Exercise directions:
Continue the passage on Hong Kong SAR's fiscal performance, starting after its final sentence.

Excerpted passage:

A Long-term View of Hong Kong SAR’s Fiscal Performance

Citation: IMF Staff Country Reports 2018, 017; 10.5089/9781484338377.002.A001

Sources: CEIC Data Co. Ltd. IMF staff calculations.

Challenges

Challenge 1: Rising Recurrent Spending in the Medium-term

4. Infrastructure, social welfare and health have been taking up a progressively larger share of total public spending (Figure 2). The share devoted to infrastructure out of total public spending has nearly doubled from 9.6 in FY97/98 to 18.5 in FY16/17. Health and social welfare are also progressively accounting for more of total public spending, increasing from around 22 percent to almost 27 percent in the same period. Spending on housing declined rapidly through the late 90s and early 2000s and is only recently rising with the renewed efforts to expand land supply. The share of public spending devoted to education has also declined slightly.

Figure 2.
Figure 2.

Public expenditure breakdown by main policy areas

(percent)

Citation: IMF Staff Country Reports 2018, 017; 10.5089/9781484338377.002.A001

Sources: CEIC, staff estimates.

5. While infrastructure spending is on par or even larger than most other advanced economies, … At around 4 percent of GDP since FY08/09, capital spending is high in an international context and the quality of infrastructure is consistently ranked as one of the best in the world (Figure 3).

Figure 3.
Figure 3.

Current and Capital Spending in 2016

(percent of GDP)

Citation: IMF Staff Country Reports 2018, 017; 10.5089/9781484338377.002.A001

Source: FAD’s expenditure assessment tool.

6. …other types of spending are lower reflecting Hong Kong SAR’s lean government philosophy and its current demographics. The government wage bill is low across several indicators: wage bill to GDP at 4.2 percent, wage bill to total public expenditure just shy of 20 percent, and public employment to working age population of 4.4 percent, all much lower than other AEs. Despite recent increases, social spending is also comparatively low. Social assistance, pension and health spending (Figure 4) are all below other advanced economies, in part due to Hong Kong SAR’s relatively younger population at present.

Dataset entries
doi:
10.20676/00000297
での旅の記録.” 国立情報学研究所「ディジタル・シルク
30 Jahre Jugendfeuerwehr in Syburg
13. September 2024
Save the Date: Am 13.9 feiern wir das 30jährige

---

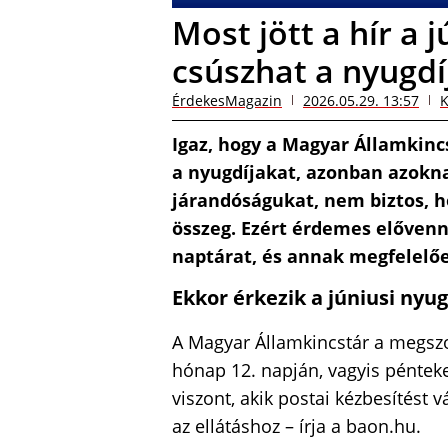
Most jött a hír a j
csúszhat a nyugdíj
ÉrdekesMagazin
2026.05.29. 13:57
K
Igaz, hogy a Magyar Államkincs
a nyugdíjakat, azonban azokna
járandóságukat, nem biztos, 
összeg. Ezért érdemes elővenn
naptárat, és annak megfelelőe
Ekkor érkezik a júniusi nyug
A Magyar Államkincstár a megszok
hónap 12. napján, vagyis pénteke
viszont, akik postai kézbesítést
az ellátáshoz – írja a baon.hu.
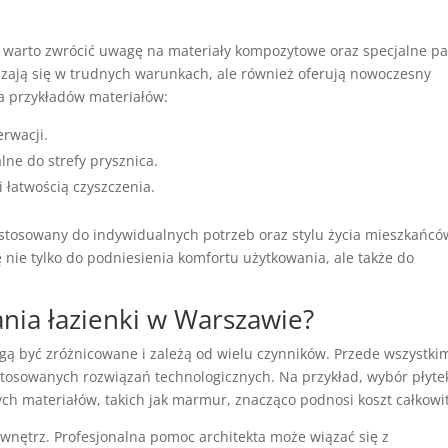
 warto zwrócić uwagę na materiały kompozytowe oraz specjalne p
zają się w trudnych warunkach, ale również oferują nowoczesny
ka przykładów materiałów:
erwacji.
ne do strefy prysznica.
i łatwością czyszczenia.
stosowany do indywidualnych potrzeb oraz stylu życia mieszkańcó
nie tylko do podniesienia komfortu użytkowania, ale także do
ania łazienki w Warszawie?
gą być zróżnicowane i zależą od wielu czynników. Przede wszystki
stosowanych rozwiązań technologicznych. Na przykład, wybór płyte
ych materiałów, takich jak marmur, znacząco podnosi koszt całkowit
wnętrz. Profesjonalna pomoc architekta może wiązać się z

Expected output:
Figure 4.
Figure 4.

Health Expenditure: Hong Kong SAR, AEs and OECD

Citation: IMF Staff Country Reports 2018, 017; 10.5089/9781484338377.002.A001

Source: FAD’s expenditure assessment tool and staff estimates.

7. However, Hong Kong SAR is aging rapidly and social expenditure is likely to rise gradually. Due to diminished fertility and rising life expectancy, the United Nations projects Hong Kong SAR’s population to age quickly (Figure 5). The old-age dependency ratio (ratio of population over 65 to population aged 25-64) is expected to rise to 68.5 by 2050 from its 2015 level of 22.2.

Figure 5:
Figure 5:

Hong Kong SAR’s population projected

(thousands)

Citation: IMF Staff Country Reports 2018, 017; 10.5089/9781484338377.002.A001

Sources: UN population projections, medium variant, 2017 revision, staff estimates.

8. As a result, health and pension spending could roughly double by 2050 (Figure 6). Based on the methodology developed in Clements and others (2015), public health spending could more than double to 6 percent of GDP by 2050 from its 2016 level of 2.9 percent of GDP.2 Pension spending may increase to 3.9 percent of GDP by 2050 (based on Clements and others (2013) and IMF (2017a)), from 1.8 percent of GDP in 2015.3 These estimates are likely conservative, since the impact of aging on economic activity itself is hard to predict and may not be well captured. Estimates in IMF (2017b) project a reduction of ¾ of a percentage point in Hong Kong SAR’s real GDP growth due to aging.

Figure 6.
Figure 6.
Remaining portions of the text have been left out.